GSA Annual Meeting, November 5-8, 2001

Paper No. 0
Presentation Time: 3:30 PM

GEOCHEMICAL CONTROLS ON ARSENIC IN URANIUM MINE TAILINGS


MOLDOVAN, Brett J., Geological Sciences, Univ of Saskatchewan, 114 Science Place, Saskatoon, SK S7N 5E2, Canada, HENDRY, M. Jim, Geological Sciences, Univ Saskatchewan, 114 Science Pl, Saskatoon, SK S7N 5E2, Canada and JIANG, De-Tong, Canadian Light Source, Univ of Saskatchewan, 102 Campus Drive, Saskatoon, SK S7N 5E2, Canada, bjm328@mail.usask.ca

One of the most important environmental issues facing the uranium mining industry in Saskatchewan, Canada is the long-term stability of arsenic in mine wastes. Hydrometallurgical processing of uranium ores results in the dissolution of primary arsenic minerals. Effective removal and safe deposition of this unwanted impurity is a key issue facing several mining industries. Solids and associated porewaters containing arsenic within tailings impoundments present an analog to the study of the geochemical controls on arsenic in non-contaminated environments. In both mine wastes and natural environments, pH, Eh, temperature, as well as the arsenic mineralogy control the long-term stability of arsenic. A detailed geochemical investigation was initiated at the Rabbit Lake uranium mine site in northern Saskatchewan to determine the long-term stability of arsenic in mine tailings.

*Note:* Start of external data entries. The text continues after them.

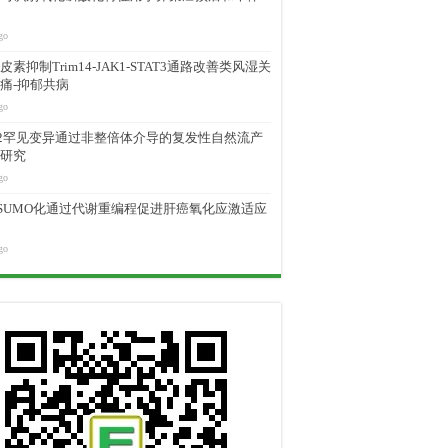
go
素抑制Trim14-JAK1-STAT3通路改善类风湿关
痛-抑郁共病
go
M2罕见变异通过非整倍体介导的复发性自然流产
研究
go
D SUMO化通过代谢重编程促进肝癌氧化应激适应
go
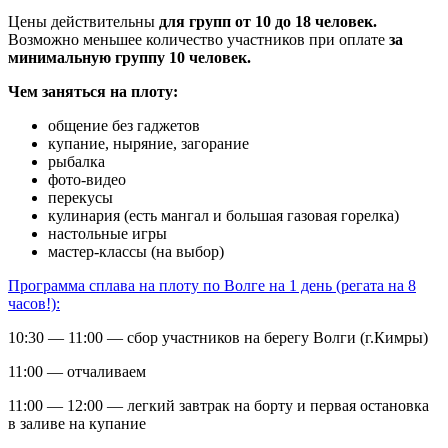
Цены действительны
для групп от 10 до 18 человек.
Возможно меньшее количество участников при оплате
за
минимальную группу 10 человек.
Чем заняться на плоту:
общение без гаджетов
купание, ныряние, загорание
рыбалка
фото-видео
перекусы
кулинария (есть мангал и большая газовая горелка)
настольные игры
мастер-классы (на выбор)
Программа сплава на плоту по Волге на 1 день (регата на 8
часов!):
10:30 — 11:00 — сбор участников на берегу Волги (г.Кимры)
11:00 — отчаливаем
11:00 — 12:00 — легкий завтрак на борту и первая остановка
в заливе на купание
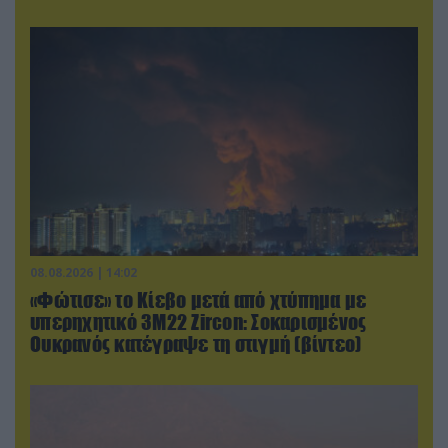
08.08.2026 | 14:02
«Φώτισε» το Κίεβο μετά από χτύπημα με
υπερηχητικό 3M22 Zircon: Σοκαρισμένος
Ουκρανός κατέγραψε τη στιγμή (βίντεο)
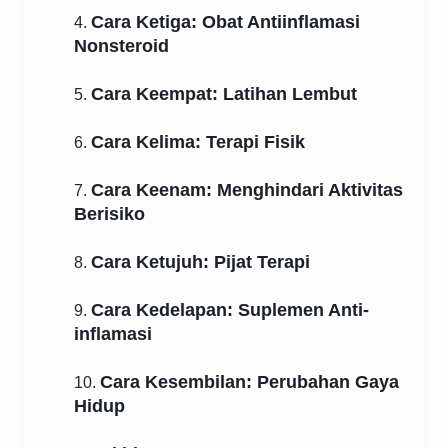
Cara Ketiga: Obat Antiinflamasi
4.
Nonsteroid
Cara Keempat: Latihan Lembut
5.
Cara Kelima: Terapi Fisik
6.
Cara Keenam: Menghindari Aktivitas
7.
Berisiko
Cara Ketujuh: Pijat Terapi
8.
Cara Kedelapan: Suplemen Anti-
9.
inflamasi
Cara Kesembilan: Perubahan Gaya
10.
Hidup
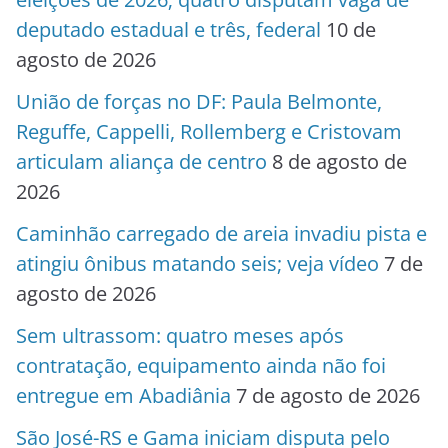
deputado estadual e três, federal
10 de
agosto de 2026
União de forças no DF: Paula Belmonte,
Reguffe, Cappelli, Rollemberg e Cristovam
articulam aliança de centro
8 de agosto de
2026
Caminhão carregado de areia invadiu pista e
atingiu ônibus matando seis; veja vídeo
7 de
agosto de 2026
Sem ultrassom: quatro meses após
contratação, equipamento ainda não foi
entregue em Abadiânia
7 de agosto de 2026
São José-RS e Gama iniciam disputa pelo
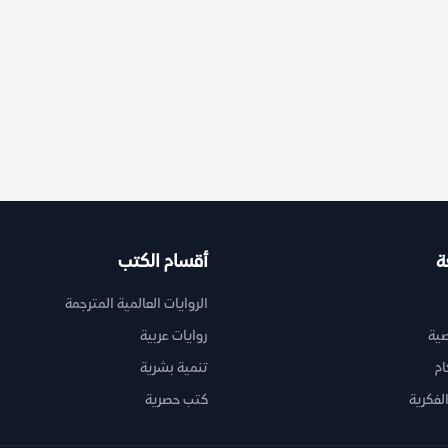
ة
أقسام الكتب
الروايات العالمية المترجمة
ية
روايات عربية
ام
تنمية بشرية
لفكرية
كتب حصرية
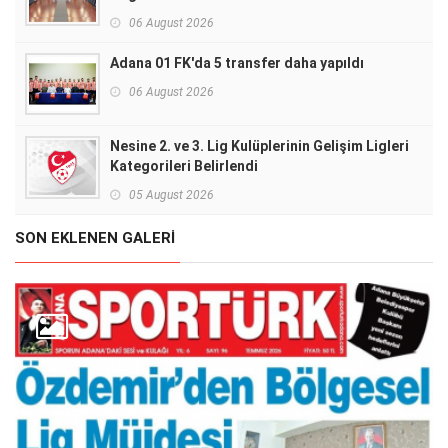
06 August 2026
Adana 01 FK'da 5 transfer daha yapıldı
06 August 2026
Nesine 2. ve 3. Lig Kulüplerinin Gelişim Ligleri
Kategorileri Belirlendi
05 August 2026
SON EKLENEN GALERI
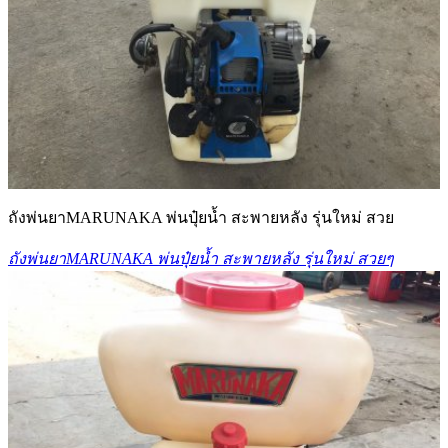
ถังพ่นยาMARUNAKA พ่นปุ๋ยน้ำ สะพายหลัง รุ่นใหม่ สวย
ถังพ่นยาMARUNAKA พ่นปุ๋ยน้ำ สะพายหลัง รุ่นใหม่ สวยๆ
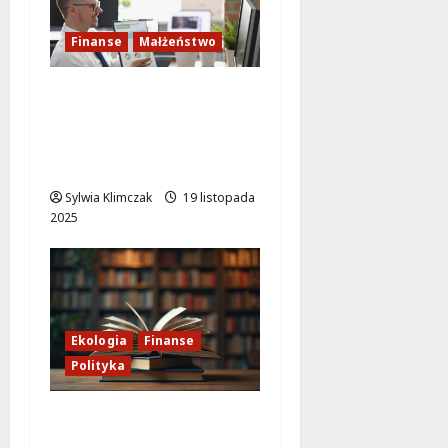
Finanse
Małżeństwo
Finansowy klucz do
udanego małżeństwa:
odkryj tajemnice
wspólnego budżetu
Sylwia Klimczak
19 listopada
2025
Ekologia
Finanse
Polityka
Lasy Państwowe:
Imperium ignorujące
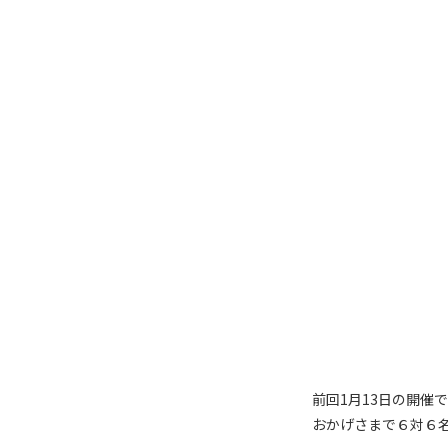
前回1月13日の開催
おかげさまで６対６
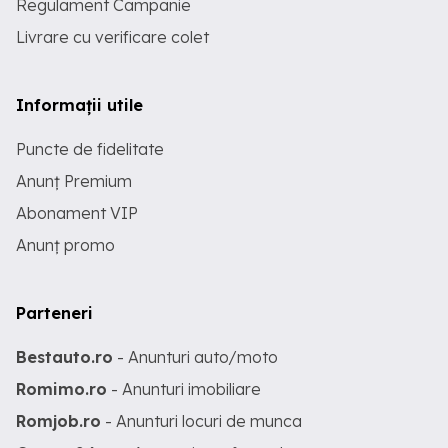
Regulament Campanie
Livrare cu verificare colet
Informații utile
Puncte de fidelitate
Anunț Premium
Abonament VIP
Anunț promo
Parteneri
Bestauto.ro
- Anunturi auto/moto
Romimo.ro
- Anunturi imobiliare
Romjob.ro
- Anunturi locuri de munca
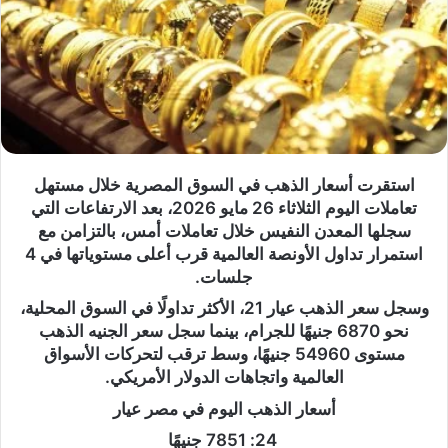
استقرت أسعار الذهب في السوق المصرية خلال مستهل
تعاملات اليوم الثلاثاء 26 مايو 2026، بعد الارتفاعات التي
سجلها المعدن النفيس خلال تعاملات أمس، بالتزامن مع
استمرار تداول الأونصة العالمية قرب أعلى مستوياتها في 4
جلسات.
وسجل سعر الذهب عيار 21، الأكثر تداولًا في السوق المحلية،
نحو 6870 جنيهًا للجرام، بينما سجل سعر الجنيه الذهب
مستوى 54960 جنيهًا، وسط ترقب لتحركات الأسواق
العالمية واتجاهات الدولار الأمريكي.
أسعار الذهب اليوم في مصر عيار
24: 7851 جنيهًا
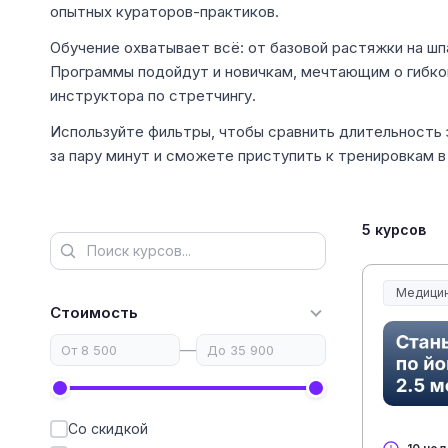
опытных кураторов-практиков.
Обучение охватывает всё: от базовой растяжки на шп
Программы подойдут и новичкам, мечтающим о гибко
инструктора по стретчингу.
Используйте фильтры, чтобы сравнить длительность 
за пару минут и сможете приступить к тренировкам 
5 курсов
Медицин
Медицин
Стоимость
—
Со скидкой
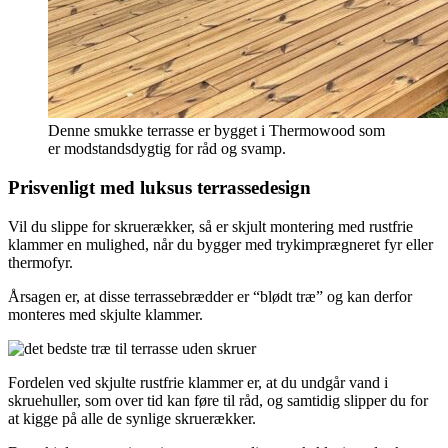
Denne smukke terrasse er bygget i Thermowood som
er modstandsdygtig for råd og svamp.
Prisvenligt med luksus terrassedesign
Vil du slippe for skruerækker, så er skjult montering med rustfrie
klammer en mulighed, når du bygger med trykimprægneret fyr eller
thermofyr.
Årsagen er, at disse terrassebrædder er “blødt træ” og kan derfor
monteres med skjulte klammer.
Fordelen ved skjulte rustfrie klammer er, at du undgår vand i
skruehuller, som over tid kan føre til råd, og samtidig slipper du for
at kigge på alle de synlige skruerækker.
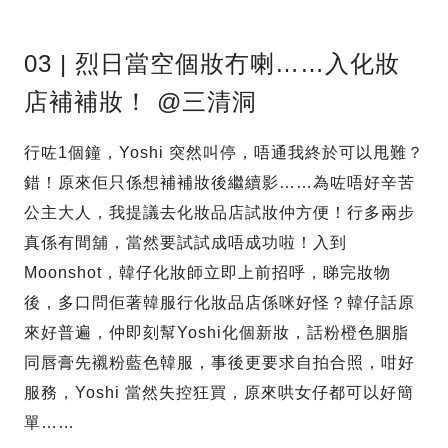
03 | 烈日當空個妝冇喇……入化妝
店補補妝！ @三清洞
行咗1個鐘，Yoshi 突然叫停，唔通我終於可以甩難？
錯！原來佢只係想補補妝後繼續影……為咗唔好辛苦
公主大人，我提議去化妝品店試妝仲方便！行多兩步
真係有間舖，當然要試試成唔成功啦！入到
Moonshot，韓仔化妝師立即上前招呼，睇完妝物
後，多口問佢著韓服行化妝品店係咪好怪？韓仔話原
來好普遍，仲即刻幫Yoshi化個新妝，話粉橙色胭脂
同唇膏先襯粉藍色韓服，事後更要求自拍合照，咁好
服務，Yoshi 當然失控狂買，原來哄女仔都可以好簡
單……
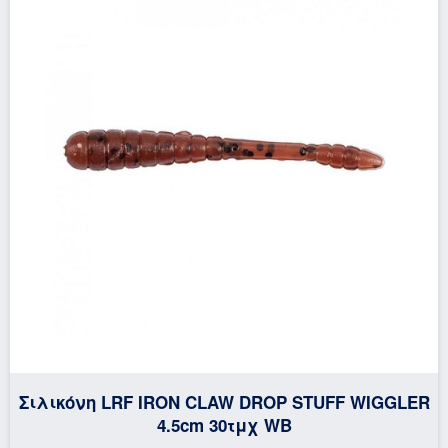
Σιλικόνη LRF IRON CLAW DROP STUFF WIGGLER
4.5cm 30τμχ WB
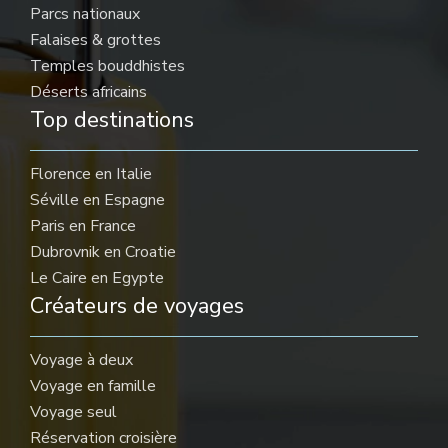
Parcs nationaux
Falaises & grottes
Temples bouddhistes
Déserts africains
Top destinations
Florence en Italie
Séville en Espagne
Paris en France
Dubrovnik en Croatie
Le Caire en Egypte
Créateurs de voyages
Voyage à deux
Voyage en famille
Voyage seul
Réservation croisière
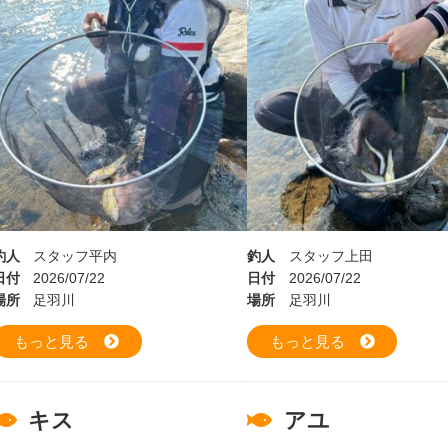
釣人
スタッフ平内
釣人
スタッフ上田
日付
2026/07/22
日付
2026/07/22
場所
足羽川
場所
足羽川
もっと見る
もっと見る
キス
アユ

Arsenic concentrations in the tailings solids and porewater ranged from 0.01 to 1.2 % wt/wt (n=14) and 0.24 to 140 mg/L (n=72). In all samples of tailings porewater, the arsenic concentrations exceeded the drinking water standards (0.050 mg/L). Using atomic absorption/hydride generation it was determined that greater than 90% of the arsenic in samples of tailings porewater was in the As5+ state. This was important because the toxicity and mobility of arsenic is dependent upon the valence state of arsenic present in aqueous environments with As3+ being up to 60 times more toxic than As5+. An investigation into the speciation and mineralogy of the arsenic bound species in the tailings solids was conducted using synchrotron light. The application of this technique showed that the secondary arsenic minerals in the tailings solids contained arsenic exclusively in the As5+ state. It was also determined that in areas of tailings rich in iron the arsenic was adsorbed to 2-line ferrihyrdite through bi-dentate linkages. The results of this study will improve our understanding of geochemical controls on arsenic in both contaminated and natural groundwaters.